• [Task instructions]: In the forum post below about handling large loads with Ice, what does the reply from xdm point to for the question about an Ice server's request capacity?

## Start Text shown

I'm sorry if this post sounds basic, but I'm a newbie so bear with me please.

I've currently done some C++ server and client side tests with ICE and it works great, also I'm currently building an ICE java server and I'll start some tests as well. The thing is that, I've developed some servers before, and for large load handling we've had to use some connection concurrency patterns like one-thread-per-connection, async I/O, reactor pattern, proactor pattern, etc. But, how do I handle large concurrent calls from Ice?

My app only serves atomic operations, that means, it doesn't need any special thread sync, shared thread resources or complex stuff like that.

I've searched the forum and I've read that Ice uses thread pools, but I haven't found any details on these two points:

1 .- What could be the actual request capacity of an Ice Server? I know this is relative to hardware, OS, etc, but when programming a server, do I need to handle my own thread pool, async i/o, etc?

2 .- There is so much documentation about Ice that now my head hurts, I haven't found actual practical ways of handling large user loads.

Do I need to build my own load handling strategy? does Ice automatically handles a thread pool so I don't have to worry about load handling?

How do I actually build, let's say, an Ice java server that could handle lots of user requests? For putting a more concrete example, on Java you have containers that handle the loads, requests, threads, etc. for you, like glassfish for EJBs. Is there a way on Ice that I only develop actual business logic and let Ice handle all the low level thread pooling, connection handling, etc. for me?

I'm starting to check out IceBox and IceGrid, but there is so much stuff on the documentation that I'm confused on what to actually use.

Thanks!

Comments

  • xdm
    xdm La Coruña, Spain
    Hi Raul,
    1 .- What could be the actual request capacity of an Ice Server? I know this is relative to hardware, OS, etc, but when programming a server, do I need to handle my own thread pool, async i/o, etc?

    See our performance white paper
    2 .- There is so much documentation about Ice that now my head hurts, I haven't found actual practical ways of handling large user loads.

    Do I need to build my own load handling strategy? does Ice automatically handles a thread pool so I don't have to worry about load handling?

## End Text shown
## Start Dataset records

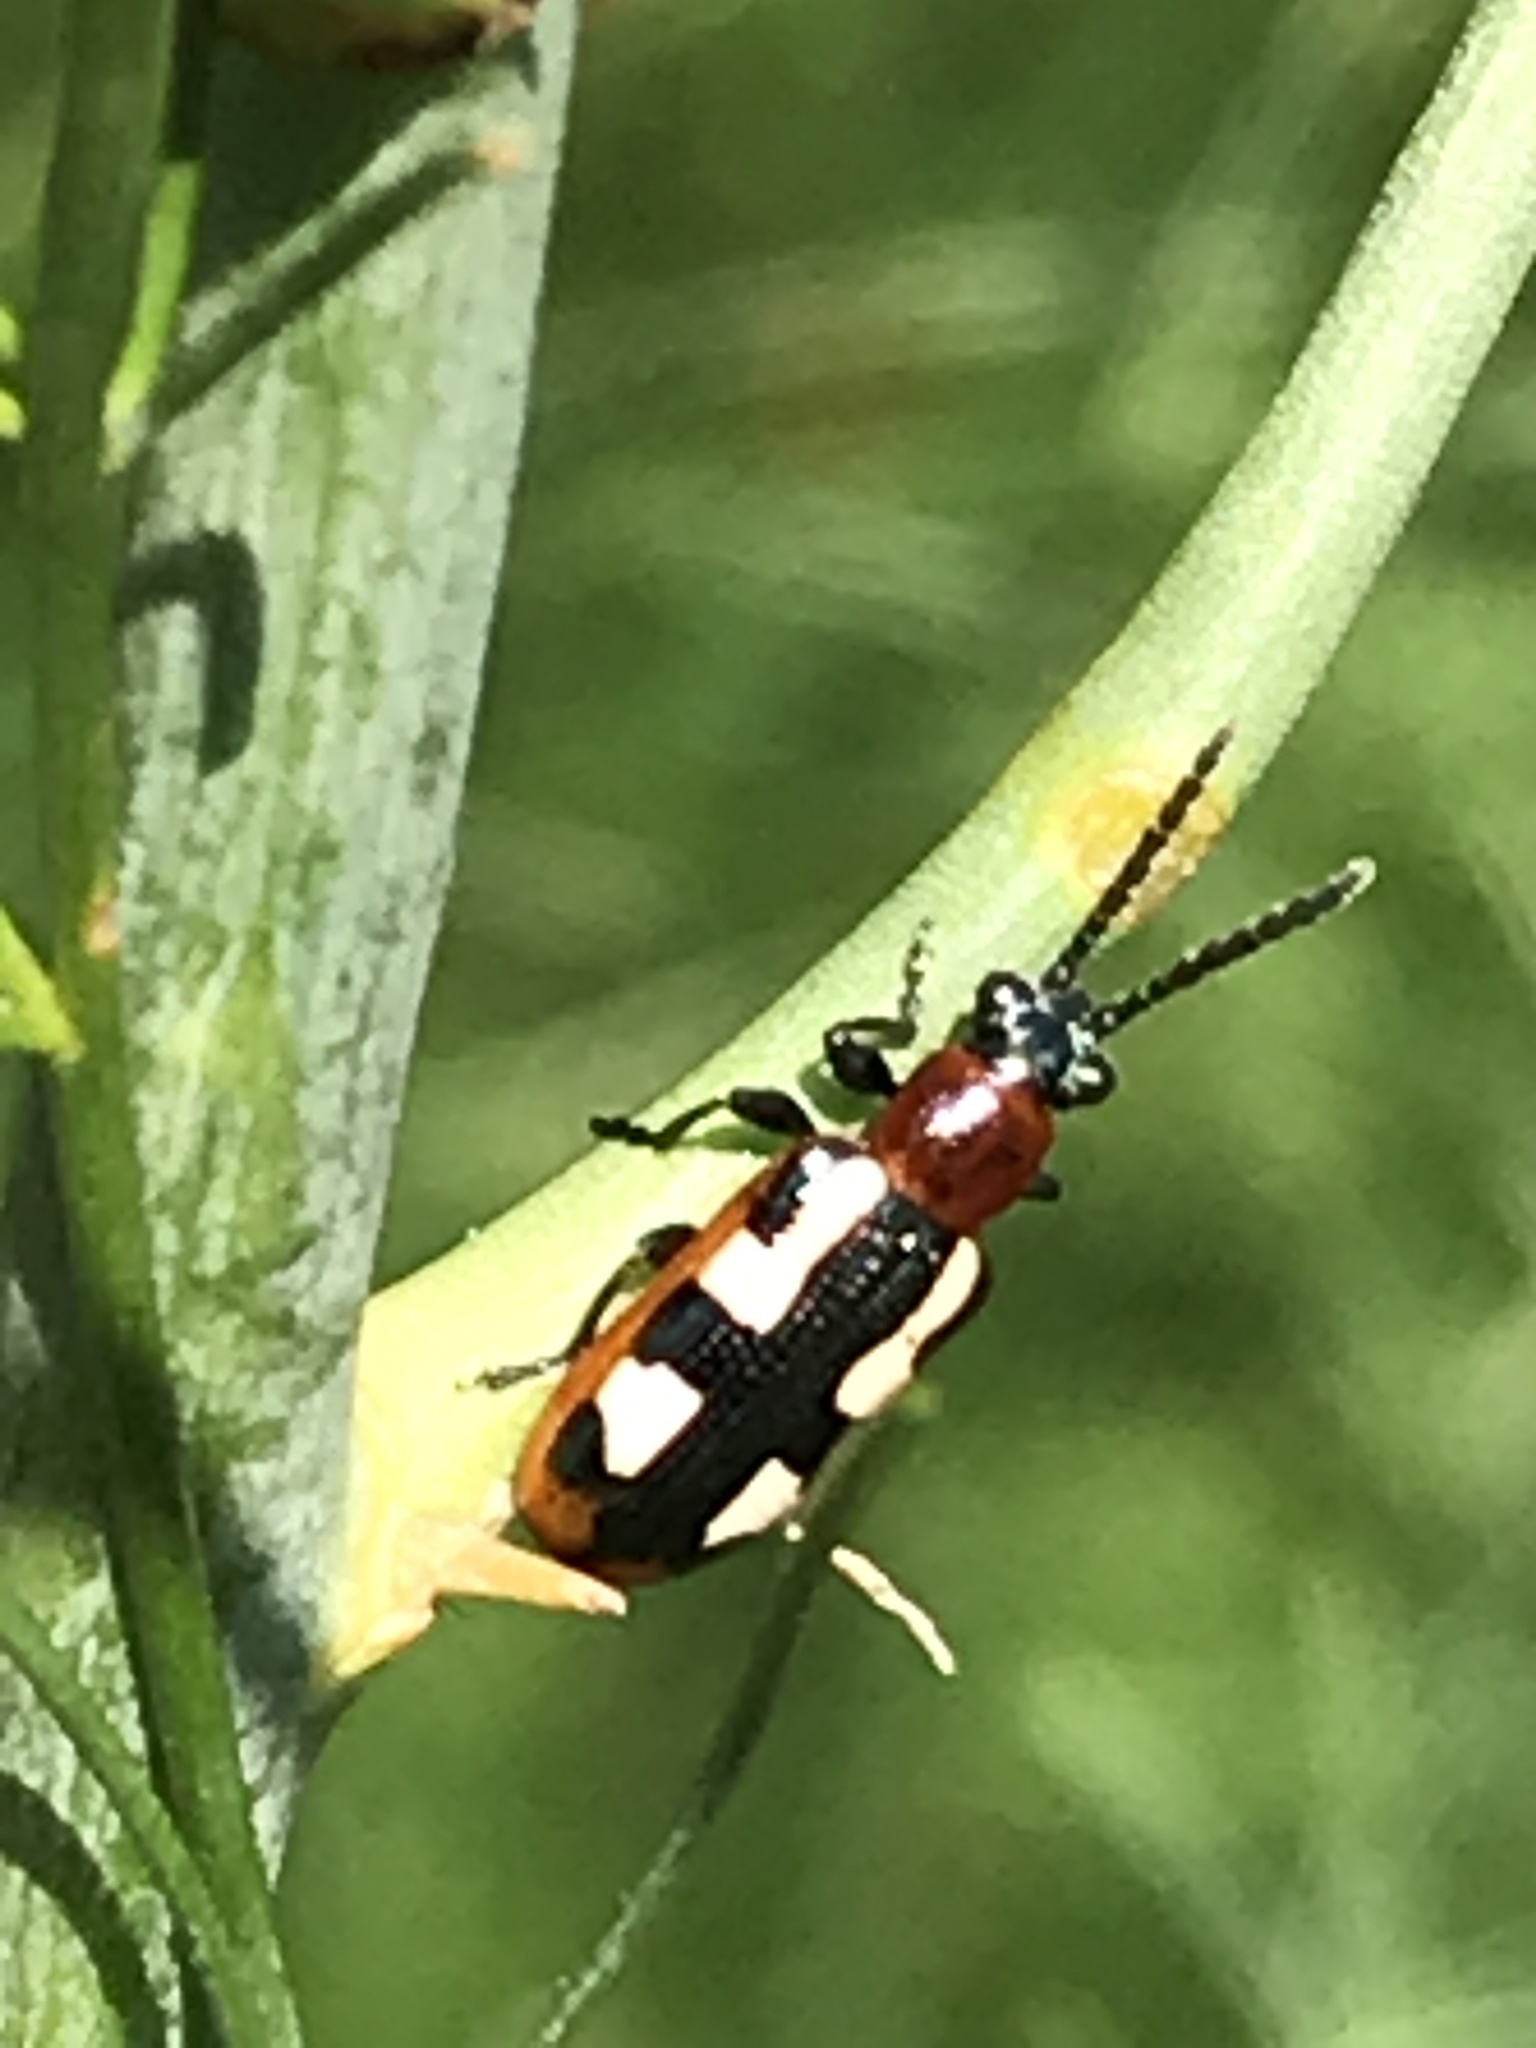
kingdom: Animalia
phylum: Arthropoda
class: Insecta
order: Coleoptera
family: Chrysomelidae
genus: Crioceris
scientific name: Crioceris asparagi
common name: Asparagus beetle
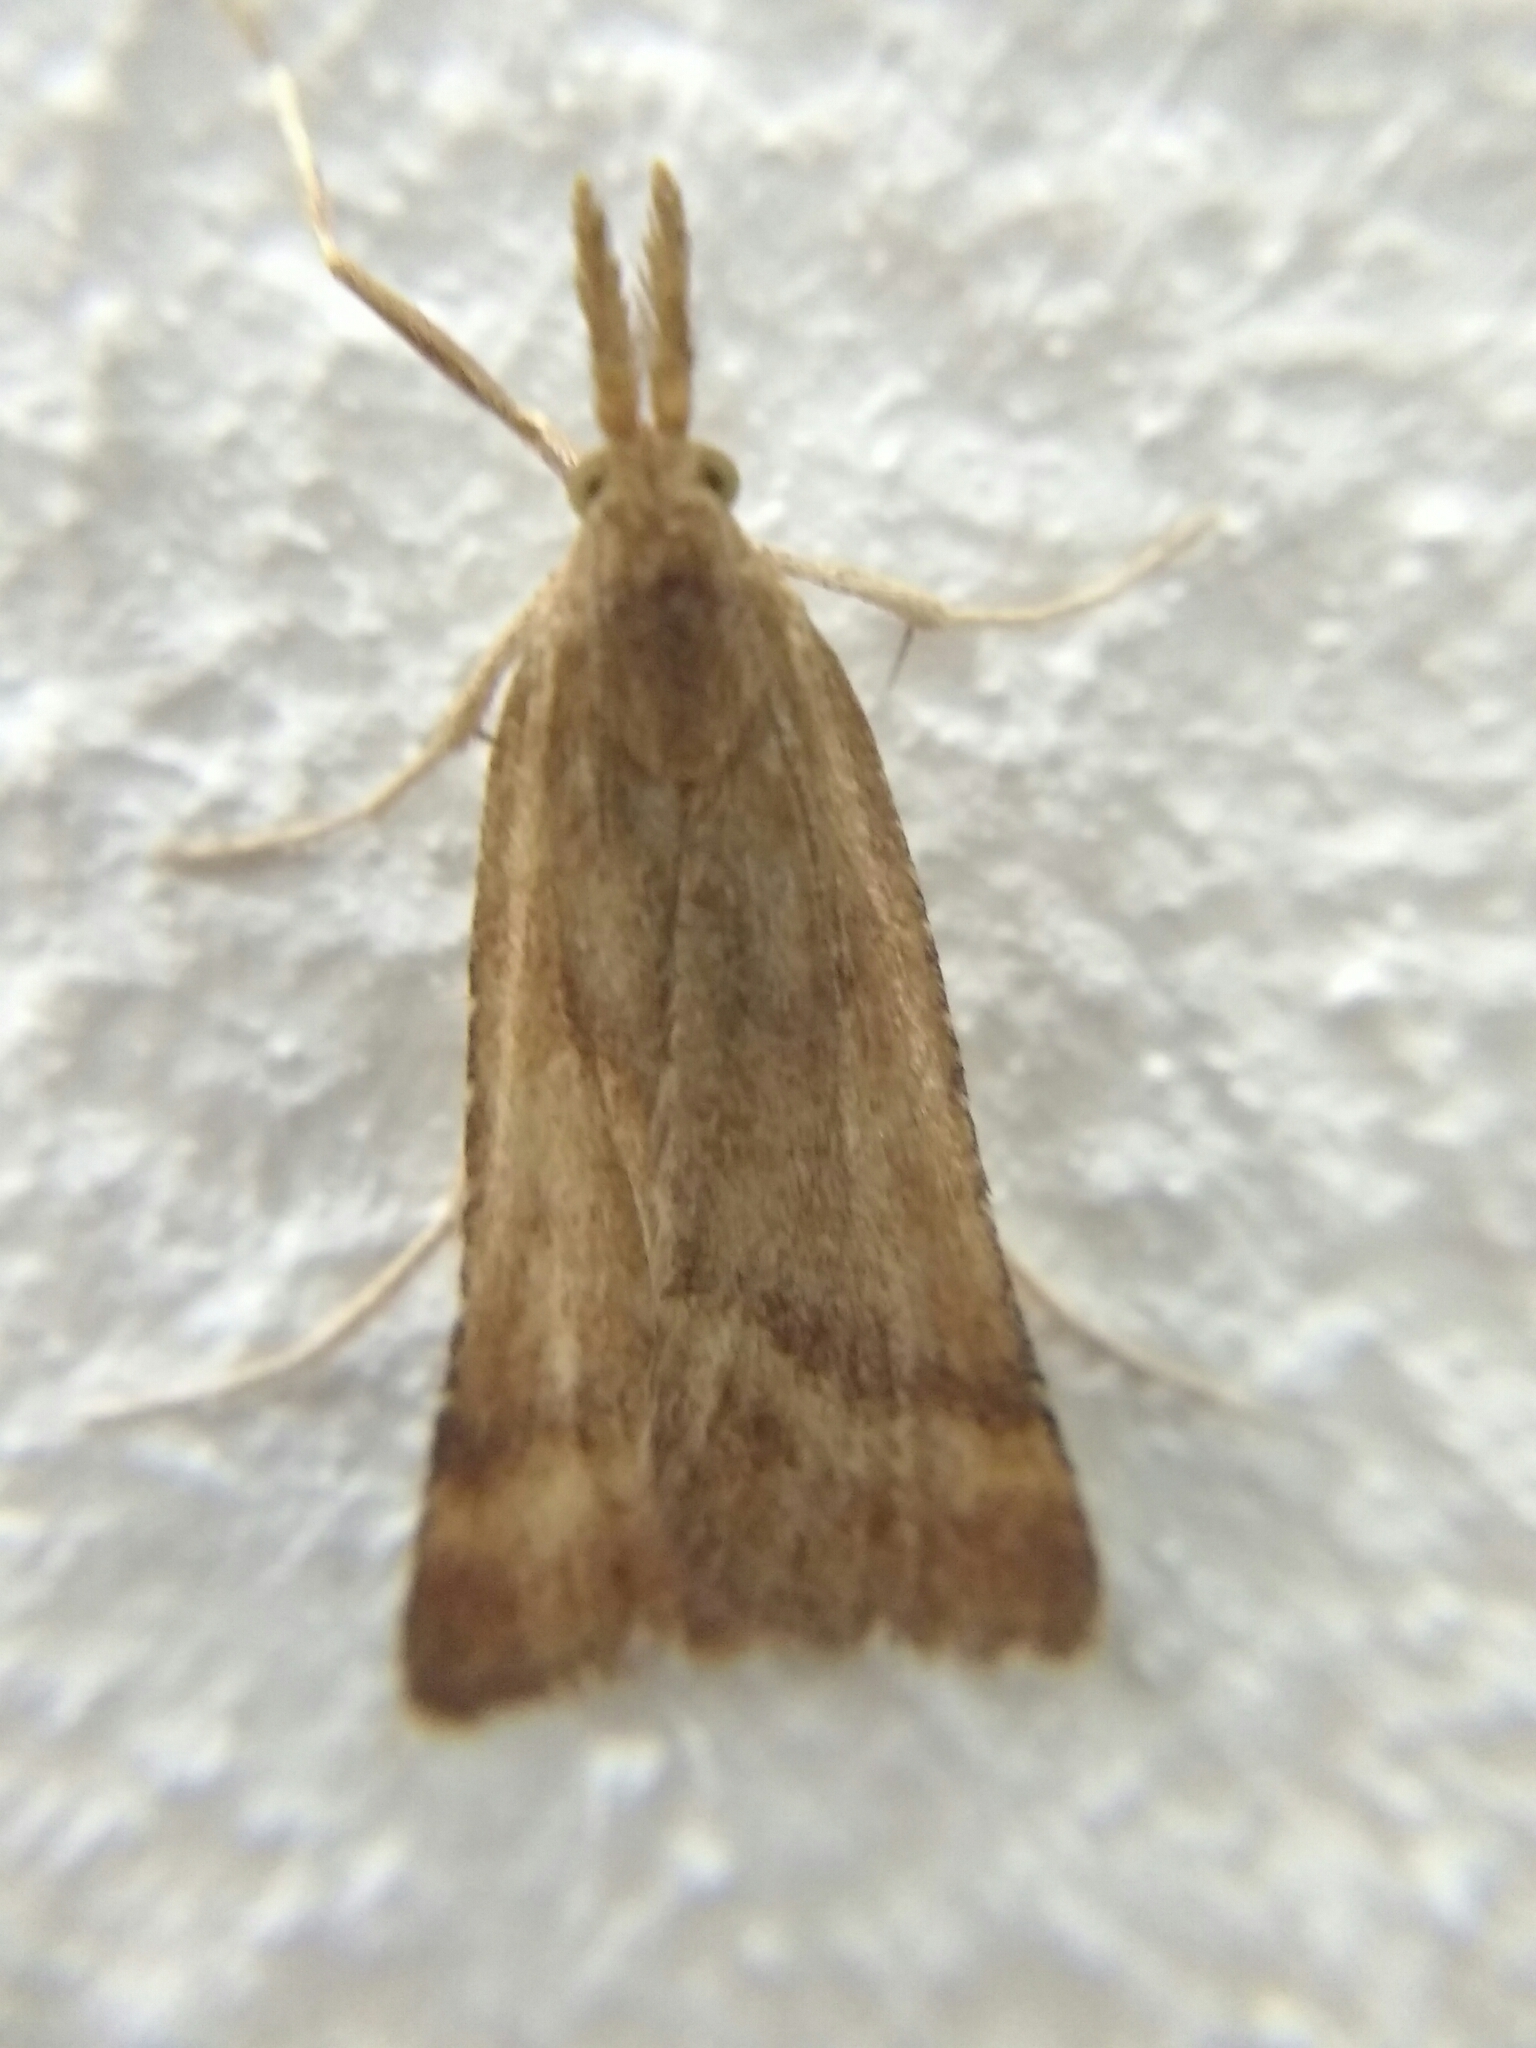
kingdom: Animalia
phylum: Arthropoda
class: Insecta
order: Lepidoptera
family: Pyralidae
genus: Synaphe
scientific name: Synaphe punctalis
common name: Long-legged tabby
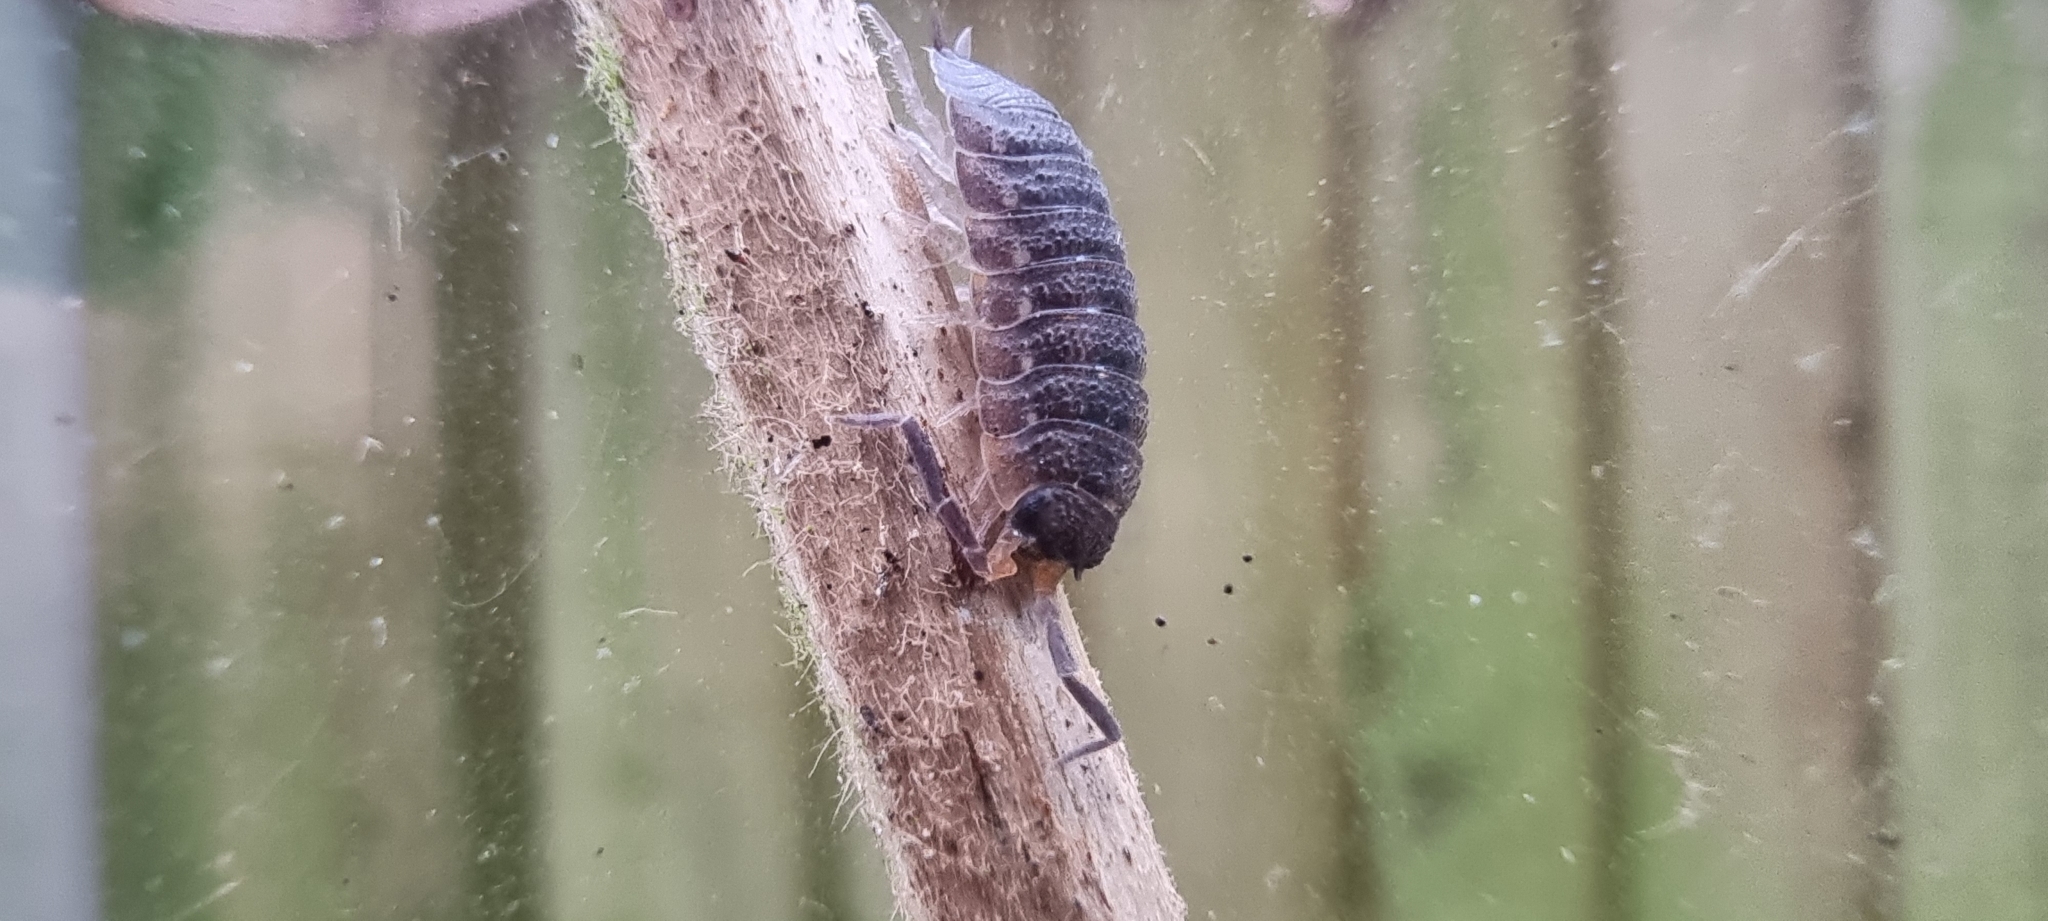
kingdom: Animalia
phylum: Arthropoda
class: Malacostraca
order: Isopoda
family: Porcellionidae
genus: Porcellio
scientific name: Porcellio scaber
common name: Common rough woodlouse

## End Dataset records

• [Correct response]: Their performance white paper.